• **Required task A**
Transcribe the part of the text on Soma that opens with the words containing "In the verses" and closes with "felicity is expected.", keeping every word and mark the same.

• **Text extract**

+++

Soma, according to the Vedic hymns, is the god who “represents and animates the juice of the Soma plant.” He was the Indian Bacchus.
Not only are all the hymns of the ninth book of the Rig- Veda, one hundred and fourteen in number, besides a few in other places, dedicated to his honour, but constant references occur to him in a large proportion of other hymns.
In some of these hymns he is extolled as the Creator, or Father of the gods. Evidently at that time he was a most popular deity. Indra, as was stated before, was an enthusiastic worshipper of Soma.
From the Vedas the following account of Soma is derived. In some passages the plant has set to have been brought from a mountain and given to Indra; in others, King Soma is said to have dwelt amongst the Gandharvas, a race of demi-gods that form the choir in Indra’s heaven.
The gods, knowing the virtues of this king or plant — for the two terms seem to be indiscriminately applied — wished to obtain it.
Not knowing how to get it, Vach (the goddess of speech) said, “The Gandharvas are fond of women; let me go, and I will obtain it for you.” The gods said, “How can we spare you?” She replied, “Obtain the god; and I will then return to you, whenever you may want me.”
Another account of this affair is, that whilst the gods were living on earth, Soma was in the sky.
Wishing to possess it, they sent Gayatri (a name of Brahmā’s wife or daughter) to fetch it. She went in the form of a bird, and was returning with it, when the Gandharvas seized it, and only gave it up when the goddess Vach went amongst them as narrated above.
When Soma was brought to the gods, a dispute arose as to who should have the first draught. At length, this was decided by a race.
Vāyu first reached the goal, Indra being second. Indra tried hard to win, and when near the winning post proposed that they should reach it together, Vāyu taking two-thirds of the drink. Vāyu said, “Not so! I will be the winner alone.” Then Indra said, “Let us come in together, and give me one-fourth of the draught divine!” Vāyu consented to this, and so the juice was shared between them.
Soma is said to have had thirty-three wives, the daughters of Prajāpati; of these Rohini was the favourite. Being dissatisfied with the partiality shown to their sister, the other wives returned to their father. Soma asked that they might come back to him; the father consented to restore them, provided Soma would treat them all alike.
Soma promised to do this; but, failing to keep his promise, he was smitten with consumption for breaking his word.
In the verses descriptive and songs in praise of Soma, the actual juice, and the god supposed to dwell in and manifested by it, are not at all distinct. All the gods drink of it; and Soma, the god in the juice, is said to clothe the naked and heal the sick.
Many divine attributes are ascribed to him. He is “addressed as a god in the highest strains of adulation and veneration. All powers belong to him; all blessings are besought of him, as his to bestow.” He is said to be divine, immortal, and also to confer immortality on gods and men.
“In a passage where the joys of paradise are more distinctly anticipated and more fervently implored than in most other parts of the Rig-Veda, Soma is addressed as the god from whom the gift of future felicity is expected.

+++

• **Data excerpts**
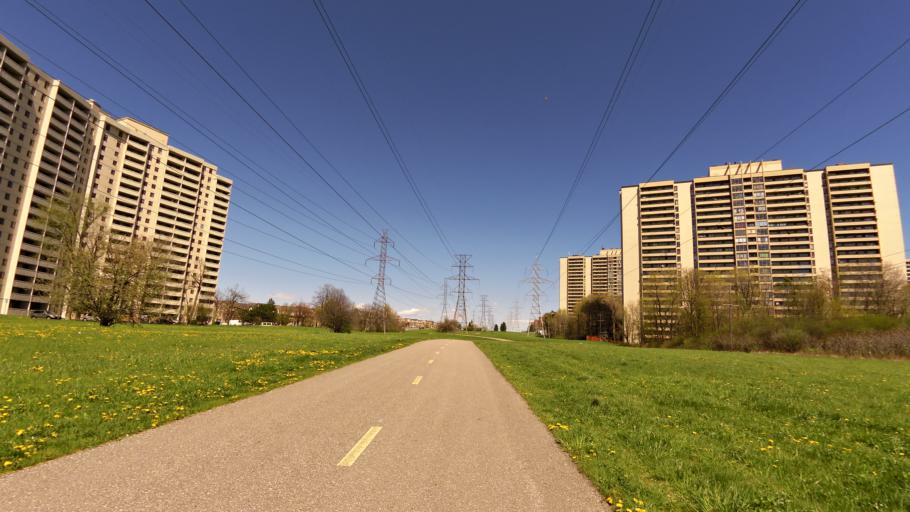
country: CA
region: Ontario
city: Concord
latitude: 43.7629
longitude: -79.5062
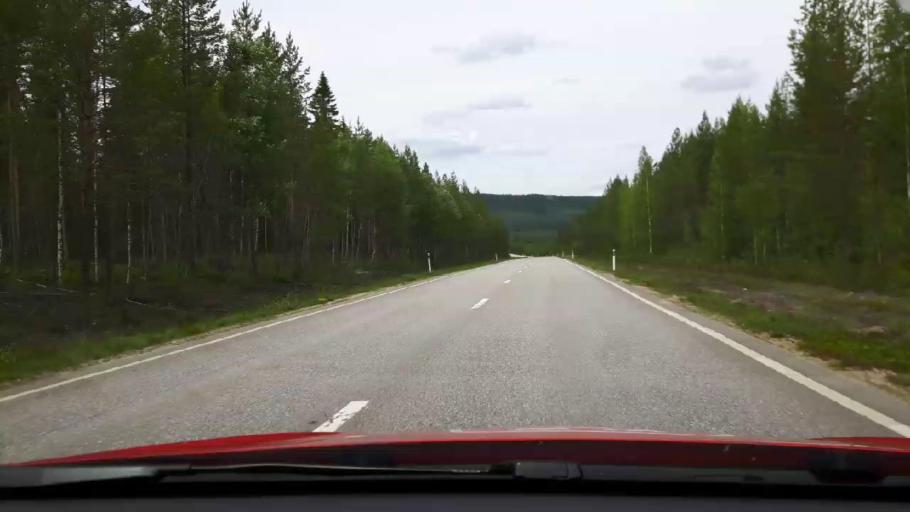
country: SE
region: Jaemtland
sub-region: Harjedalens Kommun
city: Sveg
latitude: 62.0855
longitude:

+++

• **Required task B**
In the listing, take the part that opens with the line containing "region: Ontario" and closes at the end of the listing. Rename "latitude" to "lat" throughout that part and write those lines out again, changing nothing else and leaving out the pictures.

• **Finished answer A**
In the verses descriptive and songs in praise of Soma, the actual juice, and the god supposed to dwell in and manifested by it, are not at all distinct. All the gods drink of it; and Soma, the god in the juice, is said to clothe the naked and heal the sick.
Many divine attributes are ascribed to him. He is “addressed as a god in the highest strains of adulation and veneration. All powers belong to him; all blessings are besought of him, as his to bestow.” He is said to be divine, immortal, and also to confer immortality on gods and men.
“In a passage where the joys of paradise are more distinctly anticipated and more fervently implored than in most other parts of the Rig-Veda, Soma is addressed as the god from whom the gift of future felicity is expected.

• **Finished answer B**
region: Ontario
city: Concord
lat: 43.7629
longitude: -79.5062
country: SE
region: Jaemtland
sub-region: Harjedalens Kommun
city: Sveg
lat: 62.0855
longitude:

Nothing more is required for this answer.